More than £2m in bonuses have been given to top managers of Lloyds Banking Group, just weeks after the bank was hit with a £117m fine for mishandling payment protection insurance compensation claims.
The bank – in which the taxpayer has a stake of just under 17% – withheld £2.6m of bonuses following the fine from the Financial Conduct Authority, which covered the period 2012 and 2013.
But on Thursday, Lloyds released shares from bonuses deferred from those two years which had not been withheld. The dozen or so members of the executive committee had on average about 25% of their bonus withheld, while the the chief executive, António Horta-Osório, had £350,000 docked. Horta-Osório was not included in Thursday’s announcement.
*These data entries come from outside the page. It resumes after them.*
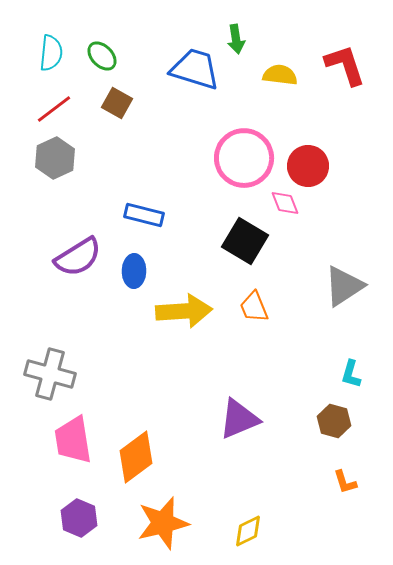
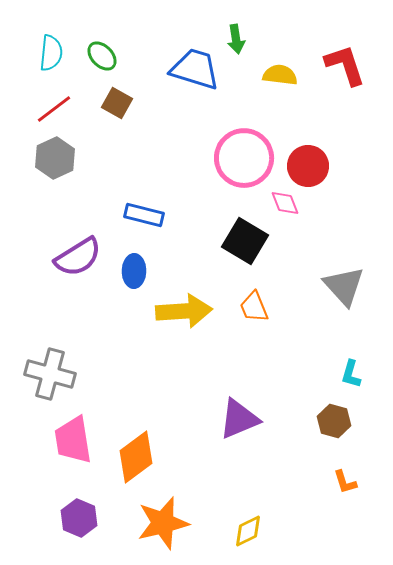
gray triangle: rotated 39 degrees counterclockwise
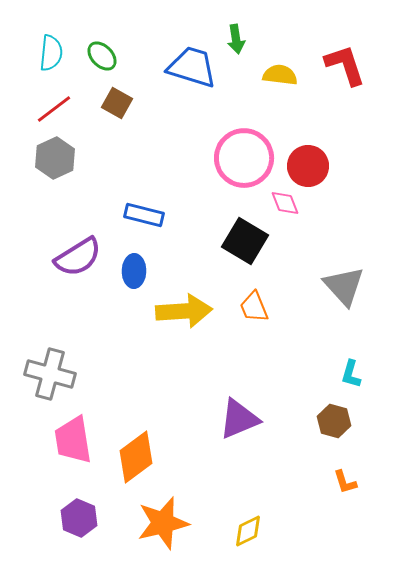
blue trapezoid: moved 3 px left, 2 px up
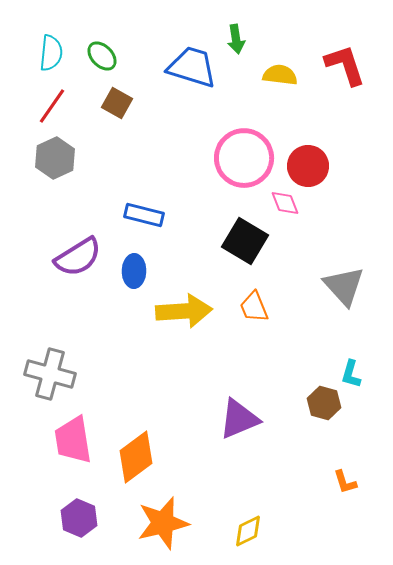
red line: moved 2 px left, 3 px up; rotated 18 degrees counterclockwise
brown hexagon: moved 10 px left, 18 px up
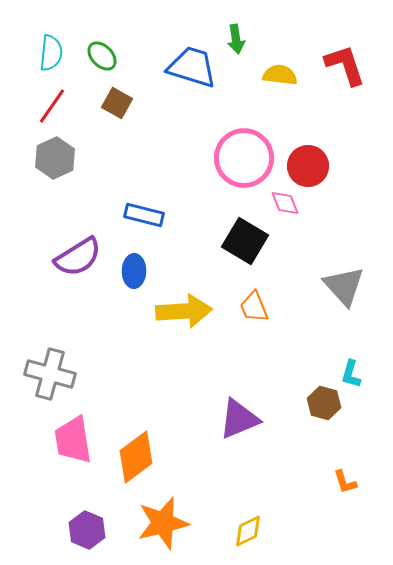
purple hexagon: moved 8 px right, 12 px down
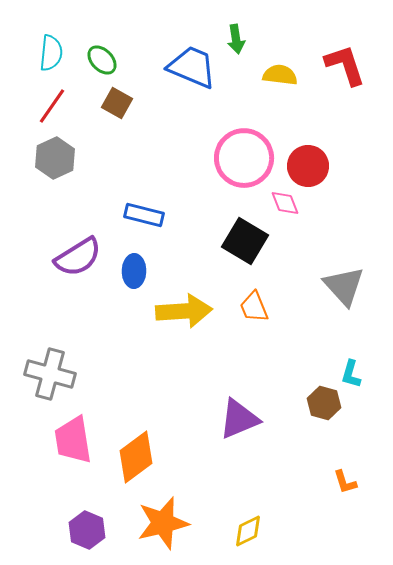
green ellipse: moved 4 px down
blue trapezoid: rotated 6 degrees clockwise
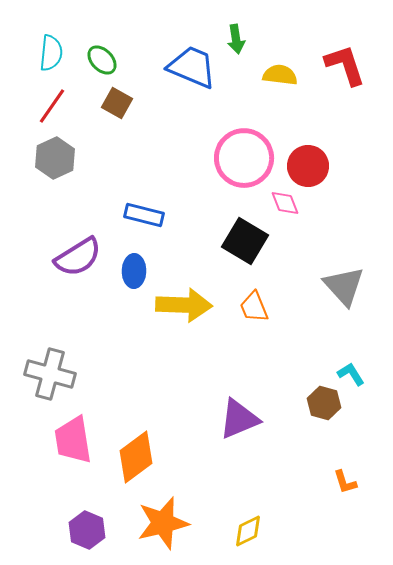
yellow arrow: moved 6 px up; rotated 6 degrees clockwise
cyan L-shape: rotated 132 degrees clockwise
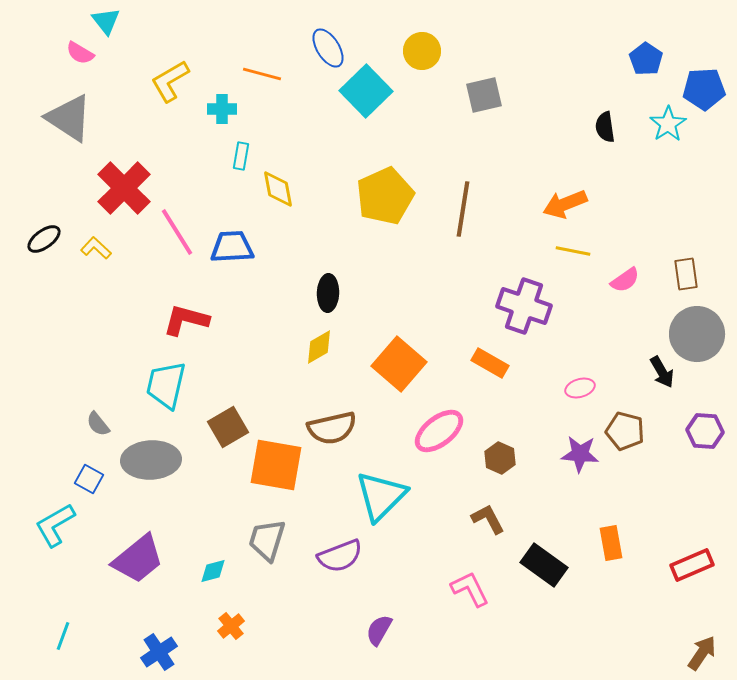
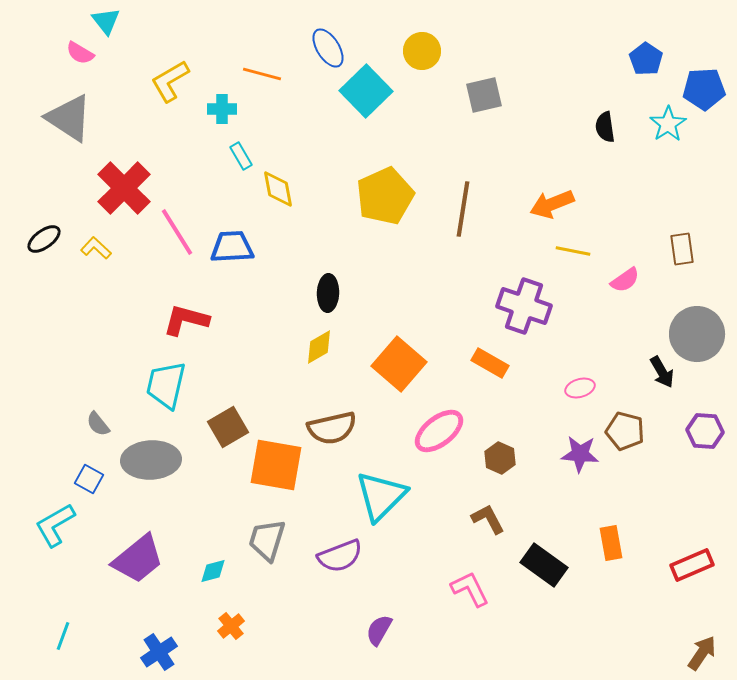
cyan rectangle at (241, 156): rotated 40 degrees counterclockwise
orange arrow at (565, 204): moved 13 px left
brown rectangle at (686, 274): moved 4 px left, 25 px up
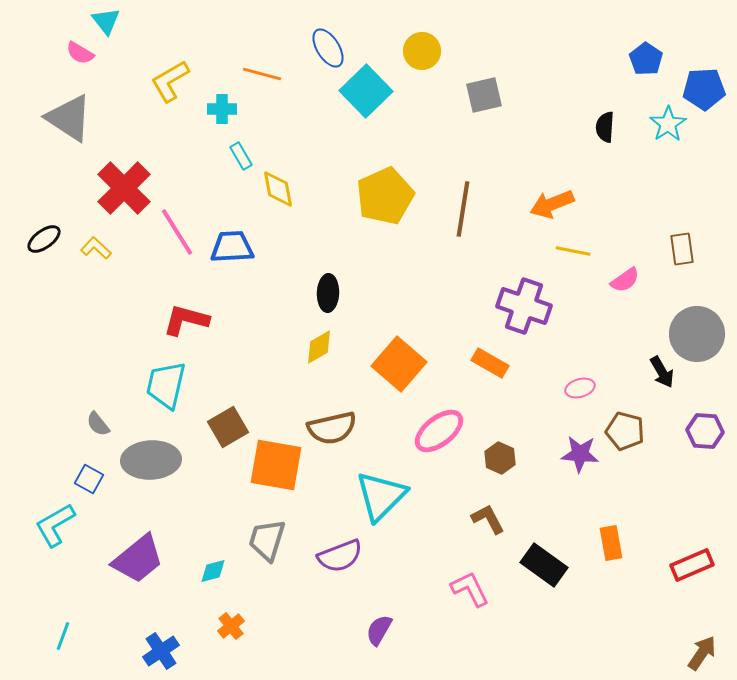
black semicircle at (605, 127): rotated 12 degrees clockwise
blue cross at (159, 652): moved 2 px right, 1 px up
In total, shares worth just over £2m were handed to 10 top managers at Lloyds, including the finance director, George Culmer. The bank did not spell out what portion of the share awards related to 2012 or 2013, while some also related to the 2014 financial year.
The FCA fined Lloyds after finding had failed to treat customers fairly when complaints were made over the insurance product. The fine was the largest the City regulator has levied in relation to the mis-selling of PPI, but Lloyds has also incurred costs of more than £12bn for the scandal.
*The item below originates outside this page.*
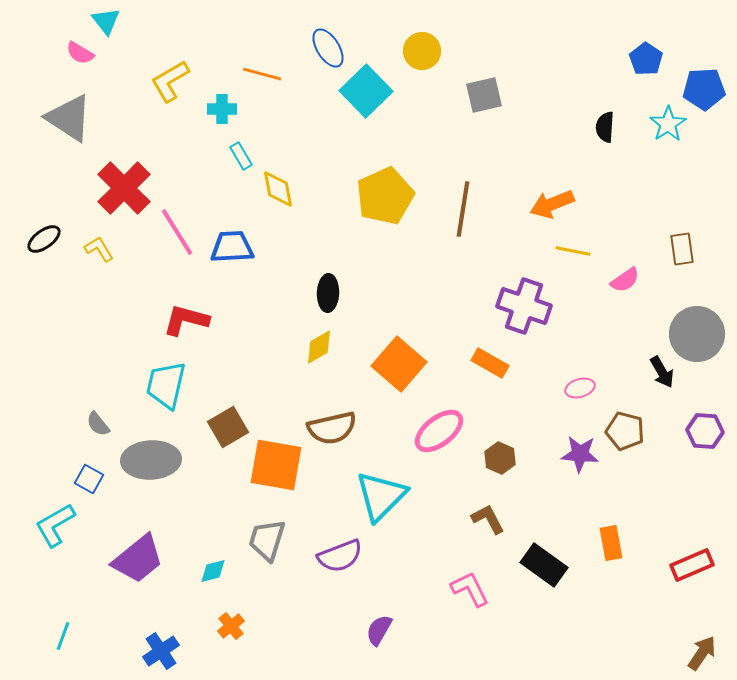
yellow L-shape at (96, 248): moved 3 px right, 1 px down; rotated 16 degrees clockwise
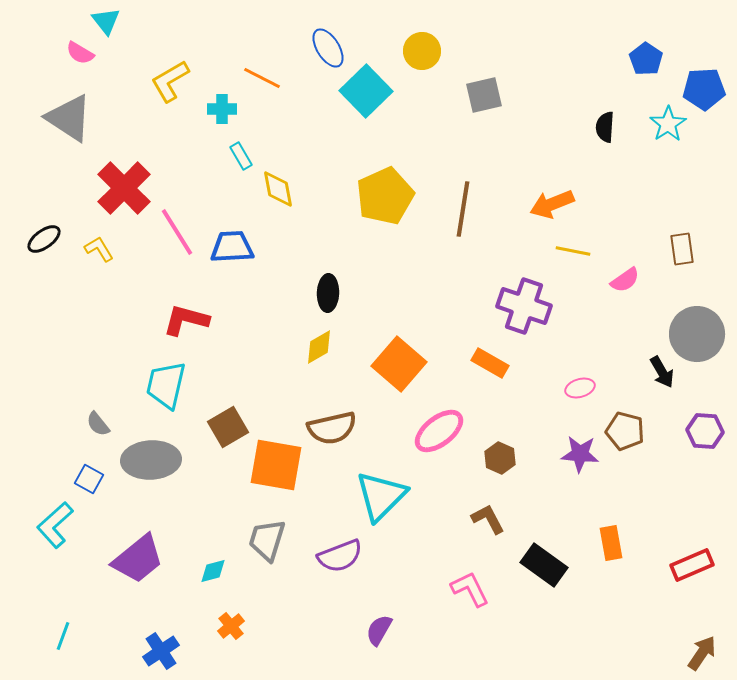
orange line at (262, 74): moved 4 px down; rotated 12 degrees clockwise
cyan L-shape at (55, 525): rotated 12 degrees counterclockwise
The bank also revealed it handed out just over £1.1m of shares as a quarterly instalment of a so-called fixed share award. This was put in place to sidestep the EU’s cap on bonuses. The cap limits bonuses to one times salary – or twice if shareholders approve – so many banks have been handing out fixed amounts of shares alongside salaries to prevent overall pay levels falling. Horta-Osório was awarded 136,880 shares, after tax and national insurance payments, worth around £120,000.